There have been five moments in my life where I actually thought about ending it all and seriously leaving this fucked-up world.

Five moments where I was at my lowest, and five times, I managed to convince myself to keep going.

I can’t live through a sixth moment, and this time, I’d take Tannith with me, which is unacceptable.

“What’s the point, Tannith?” I whisper softly.

She whispers back, “You are the point. You’re still fighting. Since we were children, you’ve always said that you want to give up, but you never actually have. You’ve been given many reasons to, and you know what? That didn’t break you, and I don’t think there is anything or anyone that could.”

“You have far more belief in me than I do,” I mutter. She always has done; it’s why I have to save her, why I have to make sure she has a life after this as a human. I can’t leave her cursed to be a drake forever.

She hums. “Maybe I believe that it’s the ones that want to give up and don’t who are the strongest of us all.”

I lay my head back as she climbs back into the bag, and I zip her up.

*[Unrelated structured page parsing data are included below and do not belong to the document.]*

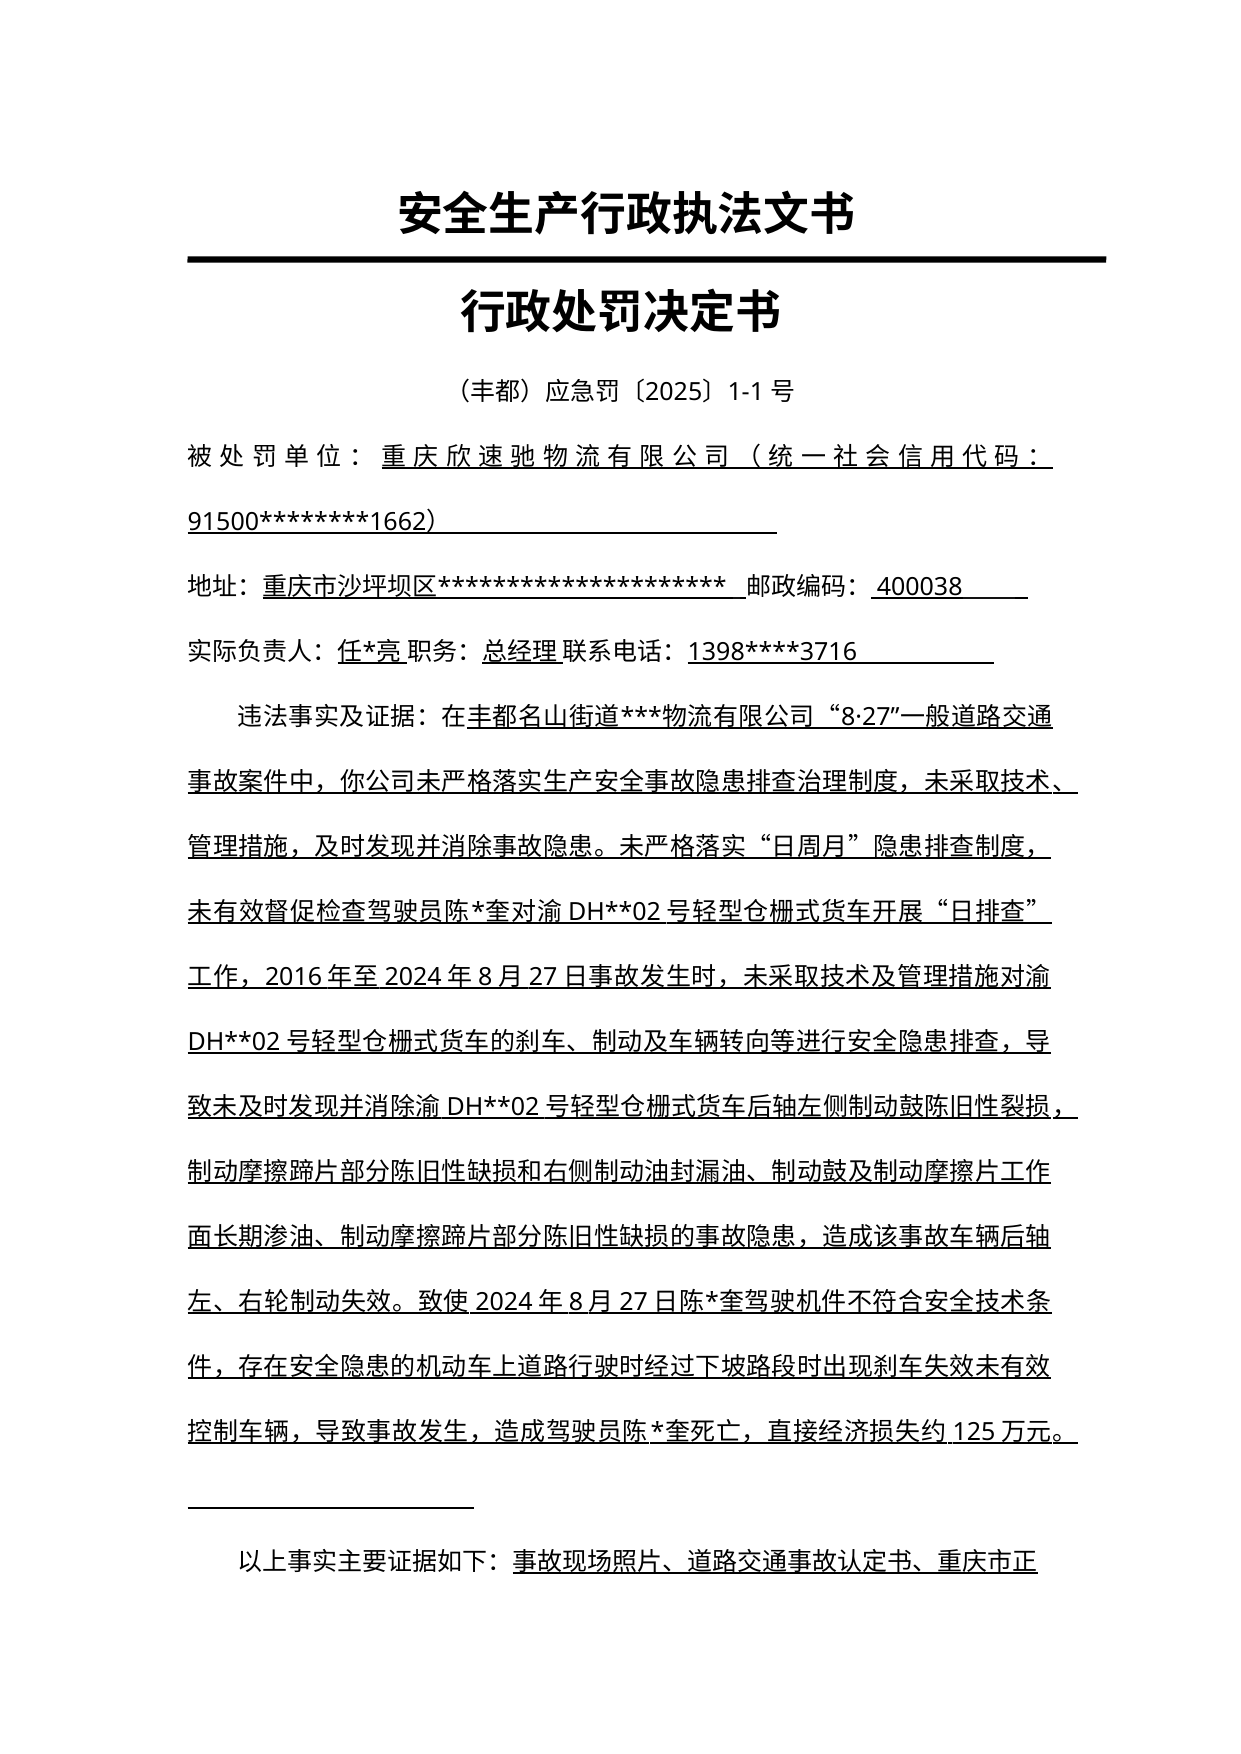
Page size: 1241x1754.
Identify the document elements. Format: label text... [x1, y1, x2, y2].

text （丰都）应急罚〔2025〕1-1 号 [187, 357, 1053, 422]
text 行政处罚决定书 [187, 263, 1053, 357]
text 地址：重庆市沙坪坝区********************* 邮政编码： 400038 [187, 552, 1053, 617]
text 违法事实及证据：在丰都名山街道***物流有限公司“8·27”一般道路交通事故案件中，你公司未严格落实生产安全事故隐患排查治理制度，未采取技术、管理措施，及时发现并消除事故隐患。未严格落实“日周月”隐患排查制度，未有效督促检查驾驶员陈*奎对渝DH**02号轻型仓栅式货车开展“日排查”工作，2016年至2024年8月27日事故发生时，未采取技术及管理措施对渝DH**02号轻型仓栅式货车的刹车、制动及车辆转向等进行安全隐患排查，导致未及时发现并消除渝DH**02号轻型仓栅式货车后轴左侧制动鼓陈旧性裂损，制动摩擦蹄片部分陈旧性缺损和右侧制动油封漏油、制动鼓及制动摩擦片工作面长期渗油、制动摩擦蹄片部分陈旧性缺损的事故隐患，造成该事故车辆后轴左、右轮制动失效。致使2024年8月27日陈*奎驾驶机件不符合安全技术条件，存在安全隐患的机动车上道路行驶时经过下坡路段时出现刹车失效未有效控制车辆，导致事故发生，造成驾驶员陈*奎死亡，直接经济损失约125万元。 [187, 682, 1053, 792]
text 实际负责人：任*亮 职务：总经理 联系电话：1398****3716 [187, 617, 1053, 682]
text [187, 1527, 1053, 1592]
text 被处罚单位：重庆欣速驰物流有限公司（统一社会信用代码：91500********1662） [187, 422, 1053, 552]
text 安全生产行政执法文书 [187, 162, 1053, 256]
text 违法事实及证据：在丰都名山街道***物流有限公司“8·27”一般道路交通事故案件中，你公司未严格落实生产安全事故隐患排查治理制度，未采取技术、管理措施，及时发现并消除事故隐患。未严格落实“日周月”隐患排查制度，未有效督促检查驾驶员陈*奎对渝DH**02号轻型仓栅式货车开展“日排查”工作，2016年至2024年8月27日事故发生时，未采取技术及管理措施对渝DH**02号轻型仓栅式货车的刹车、制动及车辆转向等进行安全隐患排查，导致未及时发现并消除渝DH**02号轻型仓栅式货车后轴左侧制动鼓陈旧性裂损，制动摩擦蹄片部分陈旧性缺损和右侧制动油封漏油、制动鼓及制动摩擦片工作面长期渗油、制动摩擦蹄片部分陈旧性缺损的事故隐患，造成该事故车辆后轴左、右轮制动失效。致使2024年8月27日陈*奎驾驶机件不符合安全技术条件，存在安全隐患的机动车上道路行驶时经过下坡路段时出现刹车失效未有效控制车辆，导致事故发生，造成驾驶员陈*奎死亡，直接经济损失约125万元。 [187, 793, 1053, 1527]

One of us should get some sleep, as I don’t foresee this day getting any better for me, and I’m tired.

Reed and Blackfire are still arguing like an old married couple, but no more daggers are involved, so at least they won’t stab each other.

I don’t know why I’m happy they won’t stab each other.

They probably should, and then I’ll get a chance to run again.

I also don’t want to run straight into the creature who bit me.

Well, my plan to hide and sleep until this is all over hasn’t worked out. I don’t have a Plan B.

My arm still throbs, and even though the skin is healed, I swear something looks like it’s below my skin.

I keep looking at my arm just as something metal pricks against my throat, and I freeze.

My eyes widen as I take in the smell that spreads through the world into my senses, so earthy and just like maple syrup.

I remember who this is. Orion, the devastatingly beautiful wolf, is holding a dagger to my throat, and he pulls my back straight against his chest, my bag with Tannith in slipping to my hip.

“You’re dead,” he laughs before he bites down hard on my ear, and I scream.